§ YOUR ASSIGNMENT
Copy, from the listing, every line in which the string "visible" is present.

----------

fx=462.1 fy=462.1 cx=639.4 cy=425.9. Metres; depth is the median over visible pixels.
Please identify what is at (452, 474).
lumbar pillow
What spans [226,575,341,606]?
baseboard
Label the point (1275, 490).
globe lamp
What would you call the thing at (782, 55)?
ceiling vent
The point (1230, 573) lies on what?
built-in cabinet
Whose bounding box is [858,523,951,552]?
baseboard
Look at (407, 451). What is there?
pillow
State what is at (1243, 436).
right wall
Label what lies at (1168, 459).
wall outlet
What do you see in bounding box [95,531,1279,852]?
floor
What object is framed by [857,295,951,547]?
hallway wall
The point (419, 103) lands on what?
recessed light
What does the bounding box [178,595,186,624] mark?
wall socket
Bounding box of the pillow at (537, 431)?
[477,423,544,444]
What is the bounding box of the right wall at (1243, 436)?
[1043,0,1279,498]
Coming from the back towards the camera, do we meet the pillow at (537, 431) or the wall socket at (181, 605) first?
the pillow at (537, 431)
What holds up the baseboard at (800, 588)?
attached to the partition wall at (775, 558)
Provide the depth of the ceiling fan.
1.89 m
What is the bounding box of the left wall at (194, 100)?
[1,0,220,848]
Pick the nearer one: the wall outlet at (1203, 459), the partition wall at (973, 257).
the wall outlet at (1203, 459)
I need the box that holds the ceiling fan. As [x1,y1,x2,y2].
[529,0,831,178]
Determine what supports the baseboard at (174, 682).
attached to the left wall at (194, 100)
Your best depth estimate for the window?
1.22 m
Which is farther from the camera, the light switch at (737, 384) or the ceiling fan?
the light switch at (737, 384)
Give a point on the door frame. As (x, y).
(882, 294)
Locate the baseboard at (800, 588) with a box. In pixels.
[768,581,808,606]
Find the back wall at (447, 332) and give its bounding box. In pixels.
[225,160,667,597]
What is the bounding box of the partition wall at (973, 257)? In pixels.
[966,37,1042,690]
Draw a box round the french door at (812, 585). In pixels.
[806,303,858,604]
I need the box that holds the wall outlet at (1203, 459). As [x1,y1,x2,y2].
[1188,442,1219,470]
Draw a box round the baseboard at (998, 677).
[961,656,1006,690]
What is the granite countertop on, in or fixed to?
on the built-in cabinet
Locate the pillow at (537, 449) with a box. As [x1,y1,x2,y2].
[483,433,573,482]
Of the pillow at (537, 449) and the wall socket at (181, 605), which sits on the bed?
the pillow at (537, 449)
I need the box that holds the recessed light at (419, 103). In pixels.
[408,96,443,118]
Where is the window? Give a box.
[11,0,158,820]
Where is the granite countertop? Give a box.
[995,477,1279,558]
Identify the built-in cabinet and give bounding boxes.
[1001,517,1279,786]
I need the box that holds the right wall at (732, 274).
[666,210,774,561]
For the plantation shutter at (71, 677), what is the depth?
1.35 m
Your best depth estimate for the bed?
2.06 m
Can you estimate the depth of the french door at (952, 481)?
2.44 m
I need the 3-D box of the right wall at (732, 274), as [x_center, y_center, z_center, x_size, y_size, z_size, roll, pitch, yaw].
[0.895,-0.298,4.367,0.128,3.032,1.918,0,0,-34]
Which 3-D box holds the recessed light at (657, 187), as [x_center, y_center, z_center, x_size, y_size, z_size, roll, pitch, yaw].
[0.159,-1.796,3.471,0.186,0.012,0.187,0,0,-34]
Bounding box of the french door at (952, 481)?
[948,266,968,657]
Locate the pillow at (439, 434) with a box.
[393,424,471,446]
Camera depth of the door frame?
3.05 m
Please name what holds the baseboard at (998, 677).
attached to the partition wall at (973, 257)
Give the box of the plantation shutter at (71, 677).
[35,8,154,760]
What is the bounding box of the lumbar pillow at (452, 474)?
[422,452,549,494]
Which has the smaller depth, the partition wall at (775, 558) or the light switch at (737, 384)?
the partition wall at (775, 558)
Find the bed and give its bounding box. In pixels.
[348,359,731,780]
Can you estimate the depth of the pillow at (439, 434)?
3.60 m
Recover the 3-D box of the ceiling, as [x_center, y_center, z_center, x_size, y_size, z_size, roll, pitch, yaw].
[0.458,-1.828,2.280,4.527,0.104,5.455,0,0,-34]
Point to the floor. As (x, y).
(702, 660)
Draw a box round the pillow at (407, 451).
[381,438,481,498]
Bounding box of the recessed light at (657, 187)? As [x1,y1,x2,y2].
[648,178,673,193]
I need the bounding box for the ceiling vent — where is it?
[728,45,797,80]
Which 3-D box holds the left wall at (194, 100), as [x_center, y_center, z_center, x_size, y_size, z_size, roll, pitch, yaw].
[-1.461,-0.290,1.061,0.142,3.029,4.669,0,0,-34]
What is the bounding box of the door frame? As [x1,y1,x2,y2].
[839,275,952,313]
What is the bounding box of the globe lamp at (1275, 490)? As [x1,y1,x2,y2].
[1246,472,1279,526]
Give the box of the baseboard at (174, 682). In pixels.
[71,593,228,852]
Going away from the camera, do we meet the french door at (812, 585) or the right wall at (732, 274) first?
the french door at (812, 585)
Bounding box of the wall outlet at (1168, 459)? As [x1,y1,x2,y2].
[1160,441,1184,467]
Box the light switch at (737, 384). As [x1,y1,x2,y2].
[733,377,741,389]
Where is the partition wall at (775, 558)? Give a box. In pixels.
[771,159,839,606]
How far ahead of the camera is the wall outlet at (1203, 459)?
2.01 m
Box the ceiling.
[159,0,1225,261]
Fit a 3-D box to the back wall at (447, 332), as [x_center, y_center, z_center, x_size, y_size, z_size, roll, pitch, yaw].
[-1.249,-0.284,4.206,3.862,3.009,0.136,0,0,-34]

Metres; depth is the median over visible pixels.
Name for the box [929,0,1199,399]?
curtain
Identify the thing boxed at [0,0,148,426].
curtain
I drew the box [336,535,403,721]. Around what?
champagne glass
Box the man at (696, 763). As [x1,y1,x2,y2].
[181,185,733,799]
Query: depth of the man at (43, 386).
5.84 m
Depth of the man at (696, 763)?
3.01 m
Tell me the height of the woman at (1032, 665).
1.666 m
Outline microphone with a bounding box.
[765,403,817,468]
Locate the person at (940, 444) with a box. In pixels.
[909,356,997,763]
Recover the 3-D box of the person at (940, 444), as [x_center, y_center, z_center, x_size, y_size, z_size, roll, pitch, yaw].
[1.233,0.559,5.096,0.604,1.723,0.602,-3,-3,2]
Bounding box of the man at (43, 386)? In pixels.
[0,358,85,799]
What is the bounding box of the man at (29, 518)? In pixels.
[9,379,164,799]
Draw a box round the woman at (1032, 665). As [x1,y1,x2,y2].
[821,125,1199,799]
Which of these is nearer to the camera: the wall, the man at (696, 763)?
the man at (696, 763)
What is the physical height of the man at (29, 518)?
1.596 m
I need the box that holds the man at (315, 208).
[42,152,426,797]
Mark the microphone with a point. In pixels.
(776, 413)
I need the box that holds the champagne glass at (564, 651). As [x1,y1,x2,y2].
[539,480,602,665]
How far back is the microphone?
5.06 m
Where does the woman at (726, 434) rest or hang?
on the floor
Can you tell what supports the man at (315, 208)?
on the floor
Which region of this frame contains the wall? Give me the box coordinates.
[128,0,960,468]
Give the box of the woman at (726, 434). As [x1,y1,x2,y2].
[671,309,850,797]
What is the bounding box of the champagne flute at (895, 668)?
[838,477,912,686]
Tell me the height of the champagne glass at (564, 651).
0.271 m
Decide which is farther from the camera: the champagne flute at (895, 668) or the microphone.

----------

§ EXERCISE OUTPUT
fx=462.1 fy=462.1 cx=639.4 cy=425.9. Metres; depth is the median over visible pixels.
Metres; depth is the median over visible pixels.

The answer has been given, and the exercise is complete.